I nuovi Mac M1 di Apple supportano lo zoom nativo
Mela
A detta di tutti, il nuovo hardware di Apple con processori M1 personalizzati è potente, duraturo e silenzioso. Tuttavia, i processori M1 sono basati su ARM e non tutto il software funzionerà in modo nativo. Invece, gli sviluppatori devono aggiornare i programmi per funzionare con ARM. Fino ad ora, ciò significava che dovevi utilizzare Rosetta per effettuare una chiamata Zoom su hardware Apple con un processore M1. Ma l’ ultimo aggiornamento di Zoom risolve questo problema.
Zoom ha avuto un bel po’ di anni, grazie alla pandemia globale. L’azienda è passata da relativamente oscura e sconosciuta a apparentemente utilizzata da mezzo mondo. Lavoriamo tutti da casa e questo significa più videoconferenze che mai. Dopo alcuni dossi rocciosi sulla strada, l’azienda sembra aver sistemato le cose e ora è sulla buona strada per solidi miglioramenti al servizio. Ha anche fatto gesti di buona volontà, come alzare i limiti di tempo per le vacanze.

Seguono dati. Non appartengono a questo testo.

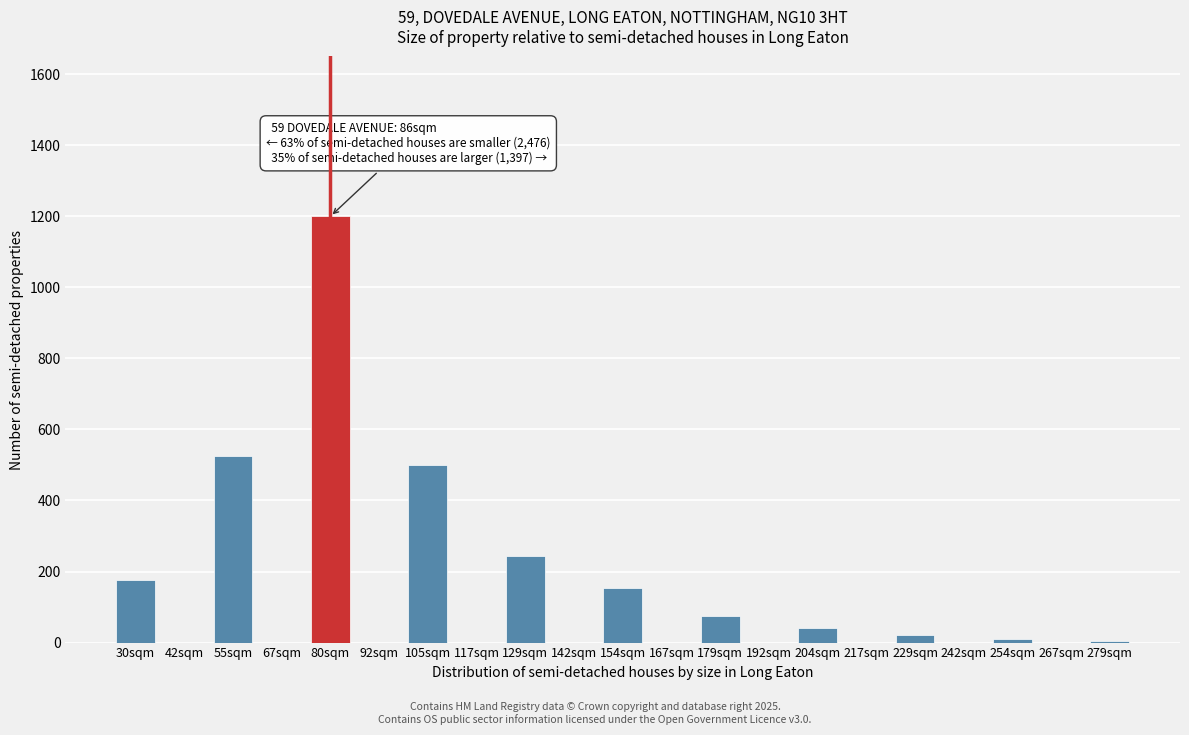

Between 80sqm and 154sqm, which is larger?

80sqm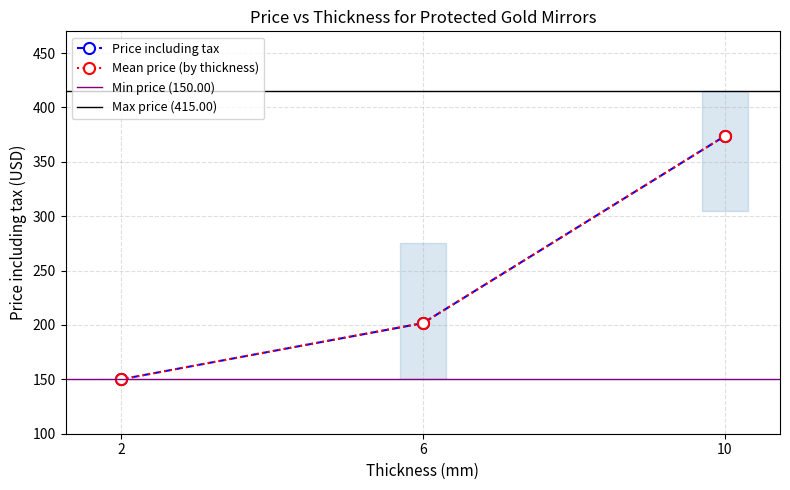

What is the difference between the maximum and minimum values?

265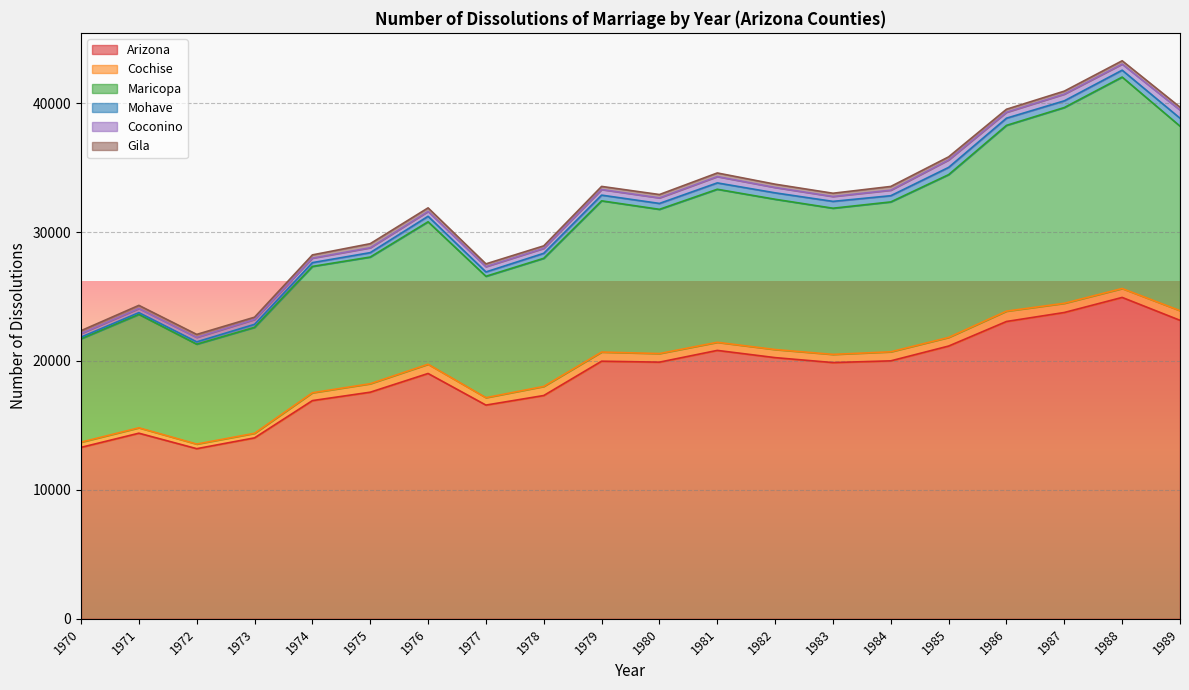

What is the difference between the second highest and second lowest values in the Cochise series?

393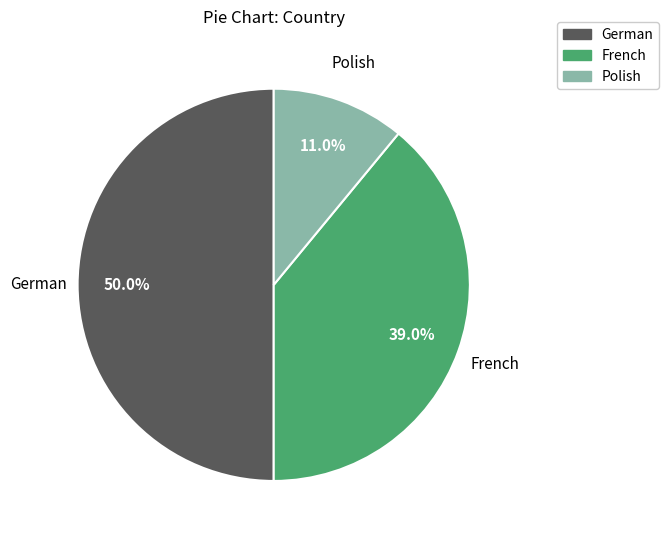

Which slice is the smallest?

Polish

Ma una suite di videoconferenza è buona solo in quanto i luoghi in cui puoi usarla. Per fortuna Zoom è nativamente compatibile sulla maggior parte delle piattaforme, dagli smartphone ai Mac e ai PC. Ad eccezione dei nuovi Mac basati su ARM, ovviamente. Invece, dovevi usare il software di emulazione di Apple, Rosetta, per eseguire il programma. Ma questo è venuto con problemi di prestazioni. Il nuovo aggiornamento di Zoom risolve questo problema. La notizia arriva tramite le note di aggiornamento dell’azienda nel suo ultimo aggiornamento di macOS.
Zoom prevede di rilasciare un programma di installazione autonomo specifico per MacBook e altri dispositivi Apple che utilizzano un processore M1. Ma l’azienda ha apportato una modifica per utilizzare uno schema "binario universale". I programmi "binario universale" possono essere eseguiti in modo nativo su processori basati su Intel e processori basati su ARM. Questo è utile, poiché non dovrai perdere tempo a capire cosa versione del software da scaricare.
Zoom afferma di aver già rilasciato l’aggiornamento e ora puoi scaricarlo dal sito dell’azienda.